How To: License photos for your gossip blog

Many of my clients are celebrity gossip and entertainment bloggers.  The gossip niche has been our bread and butter for many years now.  We stumbled across the category by accident really.  It turns out that in 2006, there were a lot of high traffic gossip sites that needed real technical management in order to keep growing.  Now, the category is huge. The biggest traffic drivers  for gossip and entertainment sites are photos.  People love to click through photos of celebrities doing everything from walking the red carpet to getting their morning Starbucks.

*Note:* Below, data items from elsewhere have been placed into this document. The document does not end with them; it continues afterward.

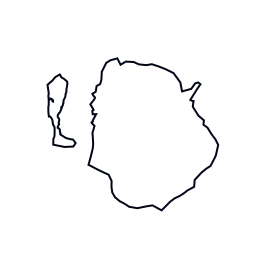 Nembe, Bayelsa, Nigeria (orthographic projection), rotated 205°
{"feature_id": "59680162B49362321791702", "entity_name": "Nembe", "entity_type": "district", "adm_level": 2, "iso_a3": "NGA", "parent_name": "Nigeria", "parent_adm1": "Bayelsa", "projection": "orthographic", "projection_center": [6.44, 4.512], "detail": "fine", "context": "isolated", "style": "outline", "palette": "ink", "viewbox_px": 256, "rotation_deg": 205, "n_neighbors": 0, "source": "geoboundaries", "source_scale": "gbopen_adm2", "svg_char_len": 3789}
<svg xmlns="http://www.w3.org/2000/svg" viewBox="0 0 256 256"><g transform="rotate(205 128 128)"><path d="M43.2,102.6L45.6,109.1L42.5,118.8L39.8,124.3L37.2,128.4L36.9,134.4L36.8,137.8L36.8,140.4L39.1,150.8L43.9,154.6L50.0,157.9L56.1,161.9L61.1,162.9L62.4,167.0L69.3,168.9L78.3,174.7L80.0,180.1L81.3,179.7L83.4,179.8L81.8,192.7L80.8,198.3L83.7,198.9L86.0,196.8L87.2,190.2L94.5,184.0L99.8,191.4L105.2,194.4L106.5,195.1L109.9,197.0L119.0,197.2L125.6,196.8L133.3,195.9L138.0,192.7L145.0,190.3L150.7,190.2L158.0,187.3L161.5,182.2L167.1,186.6L172.6,181.9L175.2,177.9L175.5,167.8L172.5,160.5L171.8,156.0L174.2,152.8L172.6,147.3L174.7,143.9L173.2,142.8L170.8,141.7L170.6,140.2L172.1,133.5L168.1,130.8L166.9,129.9L167.6,128.4L165.8,125.6L162.7,127.1L163.1,119.8L162.6,119.0L162.8,118.3L163.4,117.8L163.4,117.5L162.9,117.2L160.7,116.2L159.2,115.8L159.1,114.6L158.4,110.6L158.2,108.8L152.9,99.0L152.5,97.9L151.8,96.1L151.3,94.6L149.7,86.6L148.2,77.9L146.4,77.9L138.0,77.5L131.5,77.4L125.9,77.5L120.5,73.1L118.1,67.7L117.9,67.4L115.0,62.9L112.1,60.9L111.9,60.7L110.6,59.8L105.2,58.3L104.9,58.2L99.0,57.9L95.5,57.4L93.7,57.1L85.6,59.3L77.6,65.2L74.6,67.2L73.1,68.2L62.7,67.6L58.7,78.9L55.9,84.1L52.4,88.3L49.5,93.0L47.6,96.8L43.2,102.6ZM219.2,133.1L215.3,127.2L214.3,125.5L213.7,123.3L212.3,121.0L211.6,119.5L211.6,120.6L211.6,121.0L211.3,121.5L211.2,121.6L211.1,121.8L210.9,121.9L209.1,122.0L208.9,121.9L208.6,121.8L208.2,121.6L207.9,121.5L207.7,121.4L207.6,120.9L207.5,120.7L207.2,120.6L207.1,120.2L207.3,120.2L207.6,120.3L207.7,120.5L207.9,120.6L208.0,120.7L208.1,121.0L208.4,121.2L208.8,121.4L209.0,121.5L209.3,121.6L210.8,121.6L211.1,121.4L211.2,121.1L211.3,119.0L210.4,117.1L209.7,115.7L209.0,113.2L206.9,108.8L204.6,105.0L203.8,105.5L201.9,104.8L199.8,103.2L197.4,99.4L195.2,98.0L194.2,96.3L191.6,90.6L191.0,88.5L191.1,86.8L188.7,81.3L177.5,84.0L169.7,88.1L169.1,92.2L172.9,94.3L175.9,93.4L180.0,92.7L186.5,93.5L186.8,93.8L186.6,94.0L186.8,94.6L187.0,94.9L187.3,95.1L187.5,95.2L187.7,95.5L187.9,95.6L188.1,95.7L188.2,95.8L188.3,96.0L188.6,96.7L188.7,97.3L188.8,97.4L189.1,97.6L189.2,97.8L189.5,97.9L189.6,98.0L190.0,98.3L191.7,98.4L191.8,98.5L191.9,98.8L192.0,99.1L192.2,99.5L192.2,100.7L192.0,101.9L192.0,102.2L192.2,102.3L192.3,102.5L192.6,102.8L192.7,103.1L192.8,103.2L192.9,103.3L193.1,103.7L193.2,104.1L193.2,104.4L193.3,104.9L193.5,105.5L193.6,106.0L193.7,106.3L193.8,106.5L194.0,106.8L194.4,107.2L194.6,107.3L194.9,107.4L195.0,107.6L195.3,107.7L195.5,107.8L195.8,108.0L196.2,108.2L196.4,108.5L196.5,108.7L196.7,109.0L196.8,109.3L196.9,109.5L197.1,109.9L197.1,110.4L196.9,110.8L196.8,111.7L196.7,112.6L196.5,113.1L196.4,113.4L196.3,113.6L196.3,113.9L196.3,114.3L196.4,115.6L196.5,116.2L196.5,117.9L196.8,117.9L196.9,118.0L197.1,118.1L197.2,118.3L197.2,118.8L197.1,119.2L196.8,119.4L196.7,119.7L196.7,120.9L196.7,121.0L196.8,121.6L196.9,121.9L196.9,122.4L197.1,122.4L197.2,122.9L197.3,123.6L197.4,124.0L197.6,124.5L197.7,125.0L197.8,125.1L198.0,125.6L198.1,126.1L198.1,126.9L198.0,127.4L198.0,127.7L198.0,127.8L198.0,129.2L198.1,129.6L198.1,129.8L198.2,130.4L198.3,130.9L198.5,131.3L198.6,131.6L198.7,131.9L198.9,132.2L199.0,132.7L199.0,132.9L199.0,133.8L199.1,134.3L199.2,135.0L199.4,135.3L199.5,135.7L199.6,135.9L199.8,136.2L199.9,136.3L200.0,136.8L200.1,137.0L200.3,137.5L200.4,137.9L200.5,138.5L200.7,139.3L200.8,139.8L200.9,140.3L201.1,140.7L201.2,140.8L201.3,141.2L201.4,141.7L201.6,142.3L201.7,142.7L201.8,142.9L201.9,143.0L202.1,143.3L202.5,143.7L202.6,143.9L202.7,144.1L202.8,144.3L203.2,144.5L203.4,144.6L203.6,144.7L204.3,144.8L204.8,145.0L205.4,145.1L205.8,145.2L206.5,145.4L207.0,145.5L207.9,145.6L209.3,145.7L209.7,145.7L210.4,146.3L211.4,147.0L211.8,147.4L212.4,147.7L215.4,143.4L216.6,138.9L218.0,135.9L219.2,133.1Z" fill="none" stroke="#020617" stroke-width="2"/></g></svg>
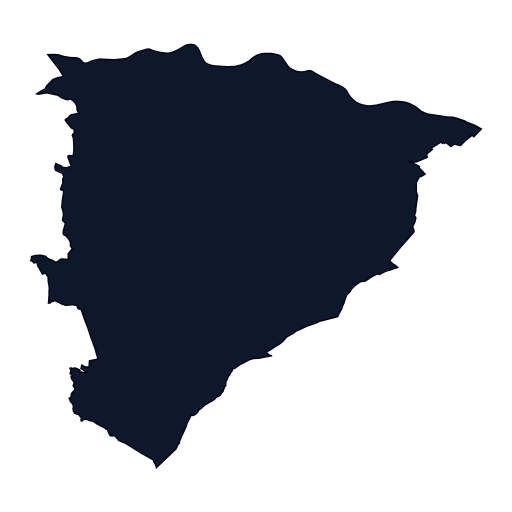 Campulung La Tisa, Maramures, Romania (Natural Earth projection)
{"feature_id": "2599482B2872053894930", "entity_name": "Campulung La Tisa", "entity_type": "district", "adm_level": 2, "iso_a3": "ROU", "parent_name": "Romania", "parent_adm1": "Maramures", "projection": "natural_earth1", "projection_center": [23.748, 47.96], "detail": "fine", "context": "isolated", "style": "filled", "palette": "ink", "viewbox_px": 512, "rotation_deg": 0, "n_neighbors": 0, "source": "geoboundaries", "source_scale": "gbopen_adm2", "svg_char_len": 5776}
<svg xmlns="http://www.w3.org/2000/svg" viewBox="0 0 512 512"><path d="M156.4,467.6L175.8,449.1L178.3,443.9L179.3,443.3L179.5,442.3L179.3,441.5L186.1,426.4L187.3,422.6L189.9,417.8L190.5,415.8L191.0,415.6L193.7,415.3L195.4,414.2L197.6,412.2L198.8,410.0L201.3,408.3L205.0,404.7L206.6,404.0L209.2,402.4L212.6,400.6L214.8,399.0L216.2,397.3L218.3,396.4L220.3,395.1L221.1,393.6L223.1,391.2L223.6,389.5L224.6,387.0L224.9,386.3L225.7,385.7L225.8,381.8L226.5,380.4L227.3,379.4L227.6,378.1L228.3,376.3L229.7,374.9L230.1,373.6L232.1,370.8L232.5,369.3L232.8,368.9L235.6,367.8L239.6,364.8L249.4,359.7L252.9,358.6L259.4,358.1L271.4,355.8L271.3,355.6L269.5,355.2L268.5,354.5L267.1,353.1L266.4,351.6L268.7,350.8L273.6,347.7L276.3,345.8L278.8,344.5L281.1,342.8L283.4,340.7L286.5,337.1L293.5,333.0L296.3,330.9L300.4,329.3L301.3,328.7L307.7,325.8L315.8,323.1L319.3,321.4L337.7,316.6L339.0,313.5L341.6,309.0L342.3,306.8L343.4,304.1L344.0,303.0L344.5,300.9L346.4,295.4L348.1,293.5L350.0,291.7L351.3,289.2L355.2,285.3L359.0,282.6L360.5,281.8L361.7,281.4L365.0,281.2L372.5,276.3L376.9,274.1L377.8,273.8L378.9,274.4L379.5,274.4L385.9,271.1L390.0,270.1L392.4,269.1L397.7,267.5L395.7,265.6L392.6,263.7L389.5,260.7L399.5,248.4L414.0,231.9L413.8,229.7L412.5,226.9L414.8,222.2L415.8,218.2L415.6,217.2L414.4,215.9L415.8,210.7L415.7,209.3L417.6,195.7L416.3,191.9L416.3,182.4L419.4,176.8L421.4,176.3L425.1,174.1L422.2,171.0L418.6,167.5L419.4,166.7L417.8,165.6L407.4,160.6L410.9,161.6L414.4,162.1L416.8,161.7L427.1,157.4L426.7,154.0L432.3,149.5L431.2,148.2L440.8,142.1L442.6,143.4L443.5,142.5L444.8,143.4L445.9,142.3L450.8,146.5L454.4,144.1L460.4,145.6L465.9,140.1L472.2,135.2L473.8,136.7L481.3,129.0L475.2,125.5L467.5,122.5L464.5,120.9L457.9,118.6L453.2,117.3L447.9,117.1L427.1,114.0L421.3,111.4L415.4,106.6L409.5,103.6L405.5,102.3L401.5,101.7L397.5,101.4L393.4,101.5L387.9,102.5L376.9,105.1L370.9,105.9L367.1,105.9L361.8,104.7L358.7,103.6L355.9,102.2L353.0,99.7L350.5,97.1L348.5,94.4L346.8,91.1L345.1,89.1L342.3,87.0L338.4,85.0L335.9,84.2L330.6,81.5L317.0,74.3L311.8,71.2L310.0,70.6L308.2,70.7L304.5,71.7L301.3,72.0L298.0,71.7L295.1,70.9L291.5,69.1L289.2,67.5L287.9,66.1L282.2,57.8L280.1,55.7L277.8,54.8L271.6,53.5L263.8,53.5L260.7,54.0L257.4,55.1L254.1,56.9L251.6,58.8L249.6,60.7L244.8,63.5L241.0,65.0L235.0,66.5L227.2,66.8L214.5,65.9L211.5,65.4L208.1,64.3L205.9,63.2L204.3,61.5L202.3,58.0L200.2,53.2L199.4,50.9L197.5,47.6L195.4,45.6L193.6,44.7L190.1,44.4L186.9,44.9L184.4,46.1L177.3,50.2L172.5,52.3L168.4,53.3L164.1,53.0L159.6,52.3L155.0,51.3L148.9,49.0L146.4,49.3L138.4,51.7L134.9,53.3L131.1,55.9L127.3,58.1L125.5,58.6L114.5,59.8L99.6,59.1L91.8,60.9L87.7,62.9L85.8,63.2L84.2,63.1L82.9,62.4L80.3,59.5L78.4,58.3L76.0,57.8L70.6,57.6L64.6,56.7L58.1,54.8L53.9,54.5L47.9,54.7L59.5,69.7L60.7,71.9L63.6,76.4L56.8,78.0L52.7,79.6L50.9,81.7L48.4,84.0L46.2,86.6L45.4,88.8L42.3,90.4L36.8,93.8L38.4,94.1L41.3,93.8L45.8,93.0L47.8,93.0L57.8,95.2L61.9,97.9L67.0,99.7L71.0,98.9L71.3,99.5L73.0,100.6L75.4,103.1L76.9,106.6L77.2,110.4L79.0,113.3L71.3,114.8L69.4,116.1L69.4,116.5L68.4,117.6L66.4,118.8L65.2,120.0L67.2,122.9L71.2,127.8L72.3,128.5L73.8,129.1L74.2,130.0L74.3,133.0L73.0,134.1L72.6,134.7L72.3,135.6L73.1,137.0L73.5,139.3L73.9,146.6L73.9,150.1L73.2,155.9L70.7,155.8L68.9,155.5L68.0,156.2L68.2,158.2L69.1,160.0L69.7,162.3L71.6,166.2L69.7,166.6L67.9,167.4L66.3,167.7L62.8,167.5L61.0,165.8L57.2,164.3L55.9,163.5L55.0,165.9L54.9,166.9L55.2,169.6L55.7,170.3L60.3,172.5L62.3,173.1L62.7,173.8L63.9,177.2L62.8,178.6L62.9,183.4L62.4,184.1L60.7,188.8L60.6,189.5L61.7,190.1L63.3,190.2L63.6,191.3L63.5,193.2L62.4,200.1L61.8,207.3L62.5,209.2L63.3,212.5L63.3,213.8L63.5,215.1L62.5,219.7L62.7,220.6L65.0,222.7L65.2,223.3L65.1,224.7L63.5,230.2L63.1,232.8L63.5,234.6L66.0,235.9L67.8,237.9L69.6,240.6L70.0,241.4L70.5,241.8L70.4,245.7L71.8,248.0L72.5,248.8L70.9,250.4L68.2,253.8L68.3,259.5L62.3,259.0L60.9,259.1L57.2,261.9L55.9,262.2L54.8,261.8L52.4,260.4L47.4,258.3L46.3,257.0L45.3,256.2L40.9,255.3L38.6,255.3L35.1,255.6L31.5,256.6L31.5,258.8L30.7,260.7L32.1,261.1L32.9,261.6L33.9,263.0L37.1,262.1L37.4,262.7L37.2,263.6L37.9,265.9L42.5,274.1L45.4,273.0L48.2,277.2L48.2,280.9L49.1,285.9L49.3,288.8L49.1,290.8L49.1,294.9L48.5,303.1L49.1,303.1L49.5,302.7L50.3,302.9L51.3,301.7L53.6,301.2L54.4,300.6L55.2,300.6L57.3,301.8L59.0,302.3L59.6,302.8L62.4,304.3L63.6,304.5L65.6,305.3L71.4,304.8L73.5,304.8L74.4,305.2L76.1,305.2L76.5,305.3L77.1,306.0L77.2,306.7L77.8,308.2L78.4,308.8L79.8,309.1L80.6,309.1L80.7,308.7L80.9,308.7L85.8,322.8L87.4,326.5L90.6,336.3L95.5,349.7L96.1,352.5L96.9,354.9L97.9,359.1L89.5,360.8L89.0,367.3L87.9,367.0L86.8,367.1L85.4,366.9L83.8,366.3L81.9,365.1L81.7,365.6L81.0,368.5L82.1,369.1L85.8,371.9L87.3,372.6L82.6,372.5L79.4,371.6L79.9,370.5L79.6,369.9L75.5,368.1L73.6,368.1L72.8,368.7L71.1,368.0L70.4,368.0L70.0,368.3L71.2,370.9L70.6,371.5L70.6,372.3L70.2,372.8L70.1,373.3L70.8,374.1L72.4,375.0L73.2,375.8L73.0,376.1L71.3,376.2L71.1,377.0L71.8,379.2L73.2,380.8L73.4,381.6L74.2,382.5L74.3,382.9L74.0,383.5L74.2,383.8L74.2,384.4L73.3,385.0L73.2,385.4L73.4,386.1L75.2,388.6L74.6,389.8L71.5,393.7L71.1,396.0L71.1,397.3L69.2,398.2L70.0,400.0L70.4,401.4L72.7,403.9L73.0,404.6L73.6,407.7L73.0,408.2L73.5,411.4L74.7,412.7L74.6,413.2L75.4,413.3L76.3,414.0L78.3,414.2L78.8,414.5L79.1,415.3L81.1,417.3L81.4,417.8L81.0,420.2L81.2,420.8L81.7,421.1L82.1,421.0L82.9,420.0L84.0,419.4L87.0,419.3L88.1,419.9L91.0,420.9L92.4,420.9L93.4,421.5L95.3,422.6L96.3,423.6L97.9,424.2L99.3,425.2L105.5,428.2L106.0,429.1L106.7,429.2L107.8,429.9L108.2,431.8L109.8,435.1L111.1,435.9L112.0,436.0L113.3,435.7L115.8,436.1L116.0,437.3L117.8,439.1L118.2,440.0L118.7,440.4L125.7,443.4L141.2,453.1L153.3,459.9L153.6,460.5L154.1,462.4L154.4,463.0L155.1,463.4L155.6,465.4L156.3,466.5L156.4,467.6Z" fill="#0f172a" stroke="#020617" stroke-width="1.5"/></svg>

For your average work at home gossip blogger, getting licensed images legally was always a challenge. Photo agencies like x17Online, Bauer Griffin, Getty Images, etc. can charge thousands of dollars a month for a subscription.  Exclusive photos can cost 10 times that.  For years, that made the entire concept very cost prohibitive.

Sites that were able to generate enough advertising revenue were the only sites able to afford these fees (other than major media sites).

However, in the last year, the game has changed.  There are some affordable options out there.

The Game Has Changed

Photo agencies used to have a monopoly on the paparazzi style photo market.  That's not the case anymore.  Virtually everyone in LA and New York has a camera with them 24/7.  It's called a cellphone.

Cellphone cameras are getting pretty amazing these days.  Add that to the growing popularity of pocket sized video and still cameras, and you've got yourself a game changer.

Many of these same photo agencies now solicit the general public to submit photos of celebrity sightings.  The agencies will pay top dollar for these images because they are often one-of-a-kind images.  Typically, someone just whips out their cellphone and snaps a shot of that new starlet bumping a line of blow in the ladies room.

Because of the now much broader source pool, the game has changed.

Tip 1: Troll the social web

Where's the first place these glorious cellphone images end up?  Social media websites.

If you're looking for a unique image to go with you post about the latest celebrity dirt, start by poking around on Facebook, Twitter, Myspace, etc.  It can take a moderate amount of digging, but what you'll find can be awesome.

Most of the time, all you have to do is sent the person a quick direct message asking if you can use their photo on your site.  The person usually is totally pumped that their picture is going to be on a "real website."  Just give them a little link love back.

Caution.  Make sure that the photo was actually taken by them.  Sometimes people will just take a photo from another website and upload it to their profile.  Bad news bears for you.

One of the best places to look are the photo sharing sites like Flickr and Picasa.

Flickr actually lets you do more advanced searches too.  You can do a filter to only show you Creative Commons images.  Images under CC are usually free from licensing restrictions.  Each one will have its own usage guidelines, but you can almost always use them.

Tip 2:  Try GumGum

Who?  GumGum?

Yeah.  GumGum is a service that allows publishers of almost any size access to professional grade image libraries.  You've probably seen their service in action and don't even know it.

GumGum

You've probably seen sites that have these little, floating text box ads over their images.  Those are GumGum ads.  Actually, those are GumGum photos too.

If your site has enough traffic, GumGum will broker a deal with agencies like Bauer Griffin or Fame on your behalf.  You'll then have unlimited access to those image libraries for publishing on your site.  GumGum has you place a small script on your site that then overlays a small ad on all of the images you use from those libraries.

How much does it cost?  Nothing.  It is free as long as your site meets certain traffic criteria. GumGum keeps the ad revenue, and you get to use the images.

If your site is on the smaller side, they offer a different plan where you only pay based on how often the photo is viewed.

Collective Bargaining

This is a rarely used tactic, but I have seen it used.

It can be expensive for a single site to purchase an image license on its own from a photo agency.  However, the per site rate gets drastically lower when more sites are included in the agreement.

I have seen examples where individual bloggers got together to negotiate a group contract.  They essentially formed a blog network covered under a blanket agreement.  This brought the monthly fee from around $1,200 per site down to about $800.

Obviously, this method is best suited for more established sites, but it is certainly worth looking into.